Sr. Presidente, Srs. Membros do Governo, Srs. Deputados: Estão hoje também em discussão dois projectos de lei do PCP directamente relacionados com a lei orgânica da PSP e que, como já referi, foram apresentados logo no início da presente legislatura, com o objectivo de alterar as disposições mais graves do Decreto-Lei n.º 321/94, que ainda hoje vigora. As propostas constantes destes projectos de lei retomam, em larga medida, as propostas que o PCP havia apresentado na anterior legislatura, em sede de ratificação da lei orgânica da PSP, que oportunamente suscitou.
Referem-se estes projectos de lei, respectivamente, à composição do Conselho Superior de Polícia e do ainda chamado Conselho Superior de Justiça e Disciplina da PSP e à consagração de novos direitos e compensações para os profissionais desta força de segurança.
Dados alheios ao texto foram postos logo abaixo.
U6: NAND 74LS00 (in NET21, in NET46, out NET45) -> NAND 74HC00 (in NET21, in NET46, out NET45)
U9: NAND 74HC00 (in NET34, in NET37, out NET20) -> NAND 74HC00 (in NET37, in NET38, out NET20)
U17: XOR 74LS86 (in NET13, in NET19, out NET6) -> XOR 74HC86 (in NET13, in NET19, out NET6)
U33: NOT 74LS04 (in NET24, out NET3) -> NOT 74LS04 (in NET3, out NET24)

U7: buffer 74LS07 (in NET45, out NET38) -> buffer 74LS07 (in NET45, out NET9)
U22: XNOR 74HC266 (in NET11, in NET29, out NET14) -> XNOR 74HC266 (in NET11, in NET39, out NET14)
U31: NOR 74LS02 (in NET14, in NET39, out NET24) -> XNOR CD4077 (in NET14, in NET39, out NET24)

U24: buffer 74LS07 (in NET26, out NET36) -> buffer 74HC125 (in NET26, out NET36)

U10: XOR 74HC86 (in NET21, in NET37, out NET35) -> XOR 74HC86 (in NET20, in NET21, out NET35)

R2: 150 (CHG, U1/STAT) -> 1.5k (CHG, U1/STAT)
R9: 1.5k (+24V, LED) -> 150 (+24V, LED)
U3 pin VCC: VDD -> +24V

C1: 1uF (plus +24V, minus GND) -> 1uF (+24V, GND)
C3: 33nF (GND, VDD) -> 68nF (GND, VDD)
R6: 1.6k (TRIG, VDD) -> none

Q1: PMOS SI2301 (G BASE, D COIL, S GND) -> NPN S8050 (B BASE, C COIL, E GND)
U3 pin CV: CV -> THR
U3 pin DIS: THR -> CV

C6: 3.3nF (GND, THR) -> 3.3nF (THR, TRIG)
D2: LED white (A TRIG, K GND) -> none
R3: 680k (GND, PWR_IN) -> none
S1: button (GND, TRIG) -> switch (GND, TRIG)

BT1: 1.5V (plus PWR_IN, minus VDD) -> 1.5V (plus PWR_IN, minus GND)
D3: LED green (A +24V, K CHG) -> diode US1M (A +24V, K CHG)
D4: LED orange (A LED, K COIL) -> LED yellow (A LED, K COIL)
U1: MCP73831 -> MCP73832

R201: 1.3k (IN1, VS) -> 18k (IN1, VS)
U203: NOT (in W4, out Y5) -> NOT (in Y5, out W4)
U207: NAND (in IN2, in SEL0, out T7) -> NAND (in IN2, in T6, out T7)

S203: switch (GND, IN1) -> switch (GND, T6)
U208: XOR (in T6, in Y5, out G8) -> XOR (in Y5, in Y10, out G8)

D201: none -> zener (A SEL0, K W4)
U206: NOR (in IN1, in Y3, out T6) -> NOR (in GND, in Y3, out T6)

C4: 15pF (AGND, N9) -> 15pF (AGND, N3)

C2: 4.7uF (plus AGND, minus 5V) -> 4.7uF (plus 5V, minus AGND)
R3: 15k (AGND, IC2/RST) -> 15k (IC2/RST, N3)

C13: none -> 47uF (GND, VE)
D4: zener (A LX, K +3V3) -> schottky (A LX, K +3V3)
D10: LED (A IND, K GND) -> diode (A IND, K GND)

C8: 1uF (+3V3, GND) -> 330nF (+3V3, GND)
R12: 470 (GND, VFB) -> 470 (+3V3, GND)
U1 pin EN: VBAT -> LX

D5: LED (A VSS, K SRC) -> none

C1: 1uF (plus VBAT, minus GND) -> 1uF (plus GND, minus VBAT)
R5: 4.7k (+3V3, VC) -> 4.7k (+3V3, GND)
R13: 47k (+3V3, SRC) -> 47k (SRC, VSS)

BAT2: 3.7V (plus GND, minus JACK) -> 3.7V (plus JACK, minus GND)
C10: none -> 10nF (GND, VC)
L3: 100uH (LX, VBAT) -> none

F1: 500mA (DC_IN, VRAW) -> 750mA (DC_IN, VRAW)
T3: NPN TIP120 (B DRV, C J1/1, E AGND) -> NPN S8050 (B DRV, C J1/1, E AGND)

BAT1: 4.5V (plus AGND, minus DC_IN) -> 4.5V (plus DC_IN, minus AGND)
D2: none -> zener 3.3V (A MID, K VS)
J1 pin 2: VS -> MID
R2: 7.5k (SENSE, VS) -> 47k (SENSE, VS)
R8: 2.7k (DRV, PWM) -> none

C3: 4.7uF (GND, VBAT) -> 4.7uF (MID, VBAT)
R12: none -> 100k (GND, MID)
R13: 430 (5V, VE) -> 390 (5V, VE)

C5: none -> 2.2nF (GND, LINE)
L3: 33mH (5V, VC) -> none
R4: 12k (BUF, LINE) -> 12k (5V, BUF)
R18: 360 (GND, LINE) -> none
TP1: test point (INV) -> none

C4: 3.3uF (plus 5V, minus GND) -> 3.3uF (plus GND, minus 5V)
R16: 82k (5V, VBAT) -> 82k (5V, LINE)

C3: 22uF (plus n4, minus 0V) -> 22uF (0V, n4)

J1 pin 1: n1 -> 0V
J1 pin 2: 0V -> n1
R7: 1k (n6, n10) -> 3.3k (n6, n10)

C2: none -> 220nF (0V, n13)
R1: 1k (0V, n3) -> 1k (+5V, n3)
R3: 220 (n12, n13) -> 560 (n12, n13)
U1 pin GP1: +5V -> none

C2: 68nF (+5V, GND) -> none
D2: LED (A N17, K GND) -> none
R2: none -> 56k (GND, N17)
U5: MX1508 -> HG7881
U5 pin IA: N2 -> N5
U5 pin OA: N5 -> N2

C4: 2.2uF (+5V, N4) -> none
A Lei Orgânica da PSP prevê a existência de dois conselhos consultivos a funcionar junto do Comandante Geral: o Conselho Superior
dê Polícia e o Conselho Superior de Justiça e Disciplina. Estes conselhos, apesar da sua natureza exclusivamente consultiva, possuem a competência de se pronunciar sobre assuntos de enorme importância para a PSP, como sejam assuntos de natureza técnico-policial, assuntos relativos à melhoria das condições de prestação do serviço, todos os assuntos que afectem o moral e o bem-estar do pessoal ou relativos à matéria de justiça e disciplina na PSP. Sucede, porém, que tais conselhos têm uma composição onde avulta uma esmagadora maioria de membros por inerência ou nomeados pelo Comandante Geral, que os tornam meras extensões do Comando, sendo reduzida ao mínimo a participação de membros eleitos pelos profissionais da PSP.
Torna-se evidente que a indispensável modernização da PSP e o aperfeiçoamento substancial dos mecanismos de participação dos profissionais que lhe deve corresponder é incompatível com a composição e o modo de designação dos membros dos conselhos consultivos que ainda hoje prevalecem na lei orgânica desta força de segurança.